*Work instruction*.
Return, exactly as written, every line from the first line of the data below through the line that contains "Paperform without having".

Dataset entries
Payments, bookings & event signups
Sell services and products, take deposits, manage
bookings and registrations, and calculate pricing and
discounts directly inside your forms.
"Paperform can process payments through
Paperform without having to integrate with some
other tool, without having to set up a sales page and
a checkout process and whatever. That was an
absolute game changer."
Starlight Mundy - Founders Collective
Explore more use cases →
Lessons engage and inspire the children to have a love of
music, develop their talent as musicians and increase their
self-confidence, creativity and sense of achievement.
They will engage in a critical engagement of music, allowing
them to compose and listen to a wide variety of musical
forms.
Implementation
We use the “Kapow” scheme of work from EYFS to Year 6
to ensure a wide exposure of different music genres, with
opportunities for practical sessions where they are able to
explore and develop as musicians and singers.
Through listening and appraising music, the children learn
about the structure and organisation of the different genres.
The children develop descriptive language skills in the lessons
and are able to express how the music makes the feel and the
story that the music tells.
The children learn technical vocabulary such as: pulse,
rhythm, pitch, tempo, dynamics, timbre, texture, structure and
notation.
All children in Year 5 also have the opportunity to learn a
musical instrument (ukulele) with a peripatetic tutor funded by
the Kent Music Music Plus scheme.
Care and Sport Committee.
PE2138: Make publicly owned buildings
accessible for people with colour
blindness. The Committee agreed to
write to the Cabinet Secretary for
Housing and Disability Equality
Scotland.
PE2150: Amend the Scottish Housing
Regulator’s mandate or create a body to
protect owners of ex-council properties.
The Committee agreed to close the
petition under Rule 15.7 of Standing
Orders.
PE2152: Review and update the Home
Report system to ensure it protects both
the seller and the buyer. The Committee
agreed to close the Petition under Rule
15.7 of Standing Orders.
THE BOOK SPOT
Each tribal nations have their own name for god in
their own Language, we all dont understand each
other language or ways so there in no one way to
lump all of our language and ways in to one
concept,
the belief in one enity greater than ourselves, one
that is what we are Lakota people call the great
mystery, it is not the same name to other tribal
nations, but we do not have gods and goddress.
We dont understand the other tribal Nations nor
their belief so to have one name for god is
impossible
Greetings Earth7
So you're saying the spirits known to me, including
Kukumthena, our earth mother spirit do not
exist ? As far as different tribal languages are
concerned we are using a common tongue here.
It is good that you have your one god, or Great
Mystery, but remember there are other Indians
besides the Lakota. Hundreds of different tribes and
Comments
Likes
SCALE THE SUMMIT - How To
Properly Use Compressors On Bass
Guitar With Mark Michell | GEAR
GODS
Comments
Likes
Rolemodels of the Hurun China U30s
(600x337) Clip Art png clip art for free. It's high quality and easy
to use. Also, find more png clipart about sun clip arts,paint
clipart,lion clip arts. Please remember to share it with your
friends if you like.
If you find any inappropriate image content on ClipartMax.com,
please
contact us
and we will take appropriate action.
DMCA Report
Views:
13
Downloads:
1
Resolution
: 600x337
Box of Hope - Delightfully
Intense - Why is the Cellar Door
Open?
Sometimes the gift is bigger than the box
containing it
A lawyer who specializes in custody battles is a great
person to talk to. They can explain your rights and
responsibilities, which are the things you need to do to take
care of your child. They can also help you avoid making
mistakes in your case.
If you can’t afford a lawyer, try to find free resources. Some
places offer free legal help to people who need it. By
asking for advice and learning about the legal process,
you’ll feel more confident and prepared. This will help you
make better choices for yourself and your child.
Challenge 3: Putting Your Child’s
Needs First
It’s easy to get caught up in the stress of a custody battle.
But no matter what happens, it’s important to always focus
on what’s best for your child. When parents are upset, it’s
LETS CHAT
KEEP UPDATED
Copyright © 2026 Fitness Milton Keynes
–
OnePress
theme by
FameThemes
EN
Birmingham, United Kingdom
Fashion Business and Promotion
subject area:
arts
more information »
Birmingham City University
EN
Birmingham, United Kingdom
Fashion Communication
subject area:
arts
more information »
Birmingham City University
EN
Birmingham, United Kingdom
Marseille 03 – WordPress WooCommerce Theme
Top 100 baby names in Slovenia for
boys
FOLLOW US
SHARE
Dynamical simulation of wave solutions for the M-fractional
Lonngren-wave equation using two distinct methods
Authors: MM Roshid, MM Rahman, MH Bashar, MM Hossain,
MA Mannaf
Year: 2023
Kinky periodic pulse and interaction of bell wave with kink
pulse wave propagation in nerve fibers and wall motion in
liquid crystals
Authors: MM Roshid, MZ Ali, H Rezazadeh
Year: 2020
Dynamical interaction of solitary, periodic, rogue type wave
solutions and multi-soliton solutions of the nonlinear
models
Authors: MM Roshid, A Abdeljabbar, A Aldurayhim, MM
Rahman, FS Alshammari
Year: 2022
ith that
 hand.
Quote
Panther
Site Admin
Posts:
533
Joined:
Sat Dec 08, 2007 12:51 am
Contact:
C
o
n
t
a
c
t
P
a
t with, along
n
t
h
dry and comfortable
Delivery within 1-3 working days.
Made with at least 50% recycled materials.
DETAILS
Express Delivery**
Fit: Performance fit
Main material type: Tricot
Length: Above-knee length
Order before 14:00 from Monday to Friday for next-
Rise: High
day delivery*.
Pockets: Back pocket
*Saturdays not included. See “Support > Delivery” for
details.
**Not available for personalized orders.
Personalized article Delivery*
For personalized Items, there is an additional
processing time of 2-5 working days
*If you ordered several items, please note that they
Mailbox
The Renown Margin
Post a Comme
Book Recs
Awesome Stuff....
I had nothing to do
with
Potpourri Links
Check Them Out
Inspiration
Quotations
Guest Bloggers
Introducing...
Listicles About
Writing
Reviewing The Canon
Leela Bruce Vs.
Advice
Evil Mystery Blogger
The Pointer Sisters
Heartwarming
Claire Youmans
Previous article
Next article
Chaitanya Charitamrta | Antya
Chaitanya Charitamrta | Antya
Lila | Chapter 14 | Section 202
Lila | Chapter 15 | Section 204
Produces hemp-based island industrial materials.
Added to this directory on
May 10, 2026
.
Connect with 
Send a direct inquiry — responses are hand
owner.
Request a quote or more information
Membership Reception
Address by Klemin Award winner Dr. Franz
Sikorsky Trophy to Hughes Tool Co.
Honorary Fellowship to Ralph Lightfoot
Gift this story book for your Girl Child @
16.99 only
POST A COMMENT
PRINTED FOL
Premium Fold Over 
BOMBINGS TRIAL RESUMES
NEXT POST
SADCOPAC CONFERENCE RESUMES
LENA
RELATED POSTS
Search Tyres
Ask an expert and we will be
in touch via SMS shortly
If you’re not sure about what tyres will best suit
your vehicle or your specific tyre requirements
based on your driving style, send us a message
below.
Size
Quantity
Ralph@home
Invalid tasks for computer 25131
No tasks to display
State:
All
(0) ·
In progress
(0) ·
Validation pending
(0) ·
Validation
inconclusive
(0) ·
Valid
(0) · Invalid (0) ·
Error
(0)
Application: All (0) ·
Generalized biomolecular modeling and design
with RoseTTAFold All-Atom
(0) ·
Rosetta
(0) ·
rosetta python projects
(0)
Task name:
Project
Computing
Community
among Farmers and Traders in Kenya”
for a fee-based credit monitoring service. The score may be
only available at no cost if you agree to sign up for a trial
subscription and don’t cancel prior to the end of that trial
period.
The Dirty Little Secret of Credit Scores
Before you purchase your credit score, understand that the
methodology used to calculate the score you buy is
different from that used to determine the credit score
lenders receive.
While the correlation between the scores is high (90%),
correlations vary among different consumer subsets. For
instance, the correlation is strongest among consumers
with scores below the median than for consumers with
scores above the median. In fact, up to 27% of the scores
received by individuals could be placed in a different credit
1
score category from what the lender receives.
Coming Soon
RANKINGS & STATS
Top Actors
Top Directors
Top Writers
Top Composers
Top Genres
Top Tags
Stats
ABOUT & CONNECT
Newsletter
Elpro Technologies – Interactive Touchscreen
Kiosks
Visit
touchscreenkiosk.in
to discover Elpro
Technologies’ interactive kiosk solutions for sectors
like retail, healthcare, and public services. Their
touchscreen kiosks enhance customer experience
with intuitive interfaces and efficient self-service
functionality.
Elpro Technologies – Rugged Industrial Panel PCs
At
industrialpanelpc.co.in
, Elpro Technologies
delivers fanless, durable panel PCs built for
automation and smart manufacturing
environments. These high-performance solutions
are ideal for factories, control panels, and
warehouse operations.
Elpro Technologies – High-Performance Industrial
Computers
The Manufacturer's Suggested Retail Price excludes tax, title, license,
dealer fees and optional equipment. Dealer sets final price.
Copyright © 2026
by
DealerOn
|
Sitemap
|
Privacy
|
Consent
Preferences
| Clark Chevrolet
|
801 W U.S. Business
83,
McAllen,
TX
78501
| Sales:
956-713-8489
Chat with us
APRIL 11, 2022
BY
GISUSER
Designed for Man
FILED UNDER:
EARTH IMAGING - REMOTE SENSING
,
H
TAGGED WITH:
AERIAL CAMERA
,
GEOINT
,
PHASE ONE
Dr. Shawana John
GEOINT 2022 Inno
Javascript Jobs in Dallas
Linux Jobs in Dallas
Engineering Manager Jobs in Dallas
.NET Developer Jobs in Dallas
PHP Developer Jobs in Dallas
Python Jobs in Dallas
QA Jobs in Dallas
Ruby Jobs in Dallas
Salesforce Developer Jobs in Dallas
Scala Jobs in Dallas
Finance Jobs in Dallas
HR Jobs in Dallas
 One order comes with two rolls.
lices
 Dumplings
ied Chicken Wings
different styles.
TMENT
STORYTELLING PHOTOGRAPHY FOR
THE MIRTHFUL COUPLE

*Result below*.
Payments, bookings & event signups
Sell services and products, take deposits, manage
bookings and registrations, and calculate pricing and
discounts directly inside your forms.
"Paperform can process payments through
Paperform without having to integrate with some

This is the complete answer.